KATOE.ID— Otoritas Jasa Keuangan (OJK) resmi menerbitkan dua Peraturan OJK (POJK) terbaru untuk memperkuat ketahanan dan daya saing industri perbankan syariah nasional. Kedua regulasi tersebut adalah POJK Nomor 20 Tahun 2025 tentang Liquidity Coverage Ratio (LCR) dan Net Stable Funding Ratio (NSFR) bagi Bank Umum Syariah (BUS) dan Unit Usaha Syariah (UUS), serta POJK Nomor 21 Tahun 2025 tentang Leverage Ratio bagi BUS.
Langkah ini menjadi bagian penting dalam memperkuat struktur permodalan, likuiditas, serta pendanaan jangka panjang bank syariah agar semakin tangguh dan efisien.

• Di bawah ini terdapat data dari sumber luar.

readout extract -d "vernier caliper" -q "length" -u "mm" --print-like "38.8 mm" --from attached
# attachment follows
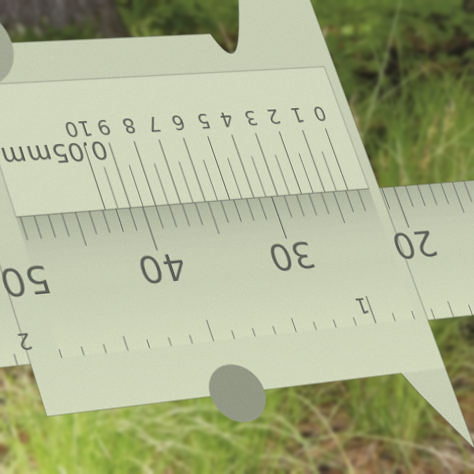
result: 23.8 mm
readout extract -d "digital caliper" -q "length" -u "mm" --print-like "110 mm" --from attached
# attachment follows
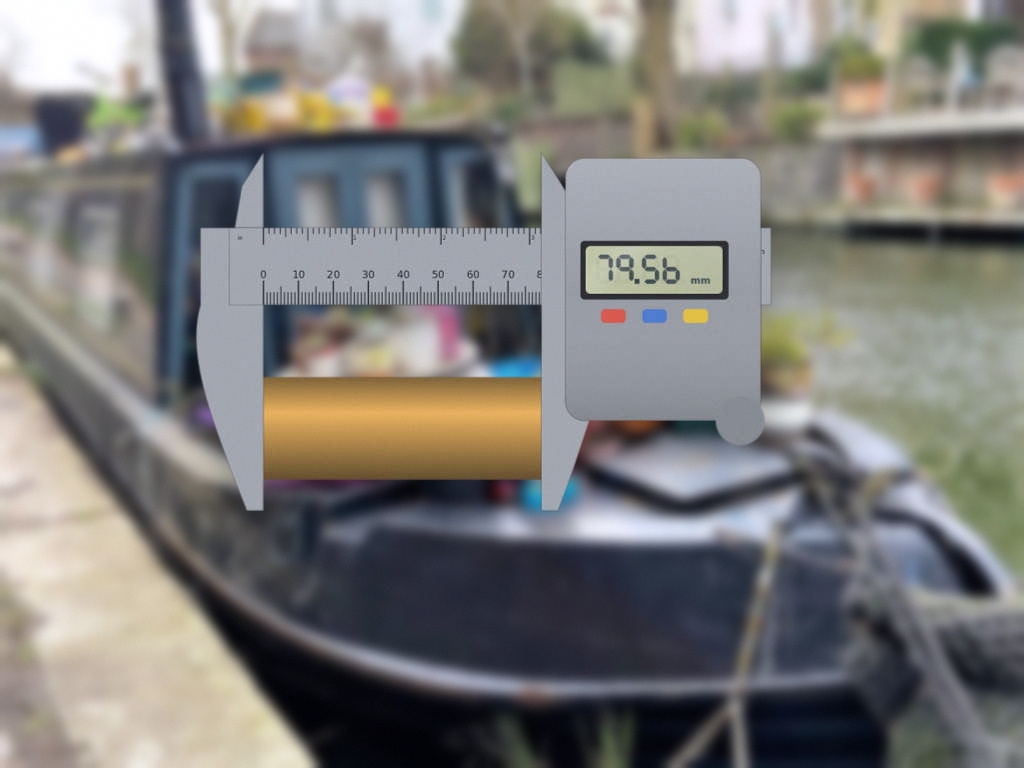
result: 79.56 mm
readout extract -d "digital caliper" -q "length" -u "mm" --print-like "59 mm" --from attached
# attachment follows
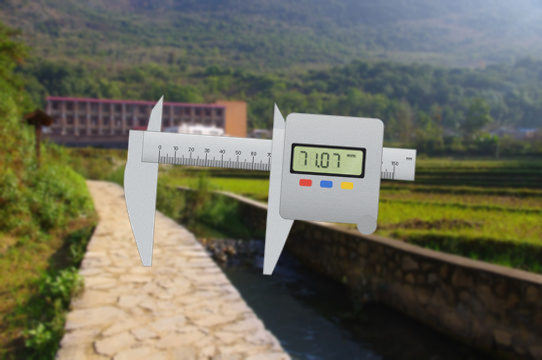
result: 71.07 mm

OJK menegaskan, kebijakan ini disusun sejalan dengan standar internasional Basel III dan panduan dari Islamic Financial Services Board (IFSB).
POJK 20/2025: Penguatan Likuiditas dan Pendanaan Jangka Panjang
POJK Nomor 20 Tahun 2025 mewajibkan BUS dan UUS untuk memelihara rasio Liquidity Coverage Ratio (LCR) dan Net Stable Funding Ratio (NSFR) minimal sebesar 100 persen, yang akan diterapkan secara bertahap mulai 2026 hingga 2028.
Ketentuan ini bertujuan memastikan ketersediaan likuiditas jangka pendek yang memadai serta kestabilan pendanaan jangka panjang. Dengan demikian, bank syariah diharapkan lebih siap menghadapi dinamika ekonomi dan volatilitas pasar keuangan.
Selain itu, BUS dan UUS diwajibkan melakukan perhitungan serta pelaporan berkala terkait kecukupan likuiditas dan pendanaan stabil bersih, baik secara individu maupun konsolidasi.
Regulasi ini mengacu pada standar global seperti Basel III: The Liquidity Coverage Ratio and Liquidity Risk Monitoring Tools dan The Net Stable Funding Ratio, serta panduan IFSB Guidance Note GN-6. Dengan penerapan aturan tersebut, OJK mendorong sistem keuangan syariah Indonesia agar semakin kredibel dan kompetitif di tingkat global.
POJK ini juga menjadi implementasi dari Roadmap Pengembangan dan Penguatan Perbankan Syariah Indonesia (RP3SI) 2023–2027, khususnya pada Pilar I tentang penguatan struktur industri dan Pilar V mengenai pengaturan dan pengawasan perbankan syariah.
POJK 21/2025: Memperkuat Struktur Permodalan BUS
Sementara itu, POJK Nomor 21 Tahun 2025 menitikberatkan pada penguatan struktur permodalan melalui penerapan Leverage Ratio minimum sebesar 3 persen bagi Bank Umum Syariah.
Rasio ini menjadi indikator tambahan dalam memastikan bank syariah menjalankan bisnis secara proporsional terhadap kapasitas modal yang dimiliki, tanpa bergantung pada pembobotan risiko aset (risk-weighted assets). Dengan adanya leverage ratio, bank diharapkan lebih disiplin dalam mengelola risiko dan siap menghadapi berbagai skenario pasar.
POJK ini mengacu pada standar internasional Basel III tahun 2014 dan 2017 serta IFSB-23 tahun 2021. Aturan ini akan mulai diberlakukan pada 17 September 2025, dengan kewajiban pelaporan pertama pada triwulan I tahun 2026 dan publikasi mulai September 2026.
Bagi BUS yang belum memenuhi ketentuan, OJK memberi ruang untuk mengajukan rencana tindak korektif. Namun, pelanggaran terhadap aturan ini dapat dikenakan sanksi administratif berupa denda maupun non-denda.
Dukung Sistem Perbankan Syariah yang Tangguh dan Kompetitif
Dengan terbitnya kedua POJK tersebut, OJK menegaskan komitmennya untuk memperkuat ekosistem keuangan syariah Indonesia agar mampu bersaing di tingkat global.
Kebijakan ini tidak hanya meningkatkan ketahanan likuiditas dan permodalan, tetapi juga mendorong bank syariah nasional untuk menerapkan prinsip kehati-hatian dan tata kelola yang baik.
“Dengan adanya POJK ini, diharapkan Bank Umum Syariah dan Unit Usaha Syariah semakin siap menghadapi tantangan global, lebih kuat secara struktural, serta mampu menjaga stabilitas keuangan syariah nasional,” tulis keterangan resmi OJK.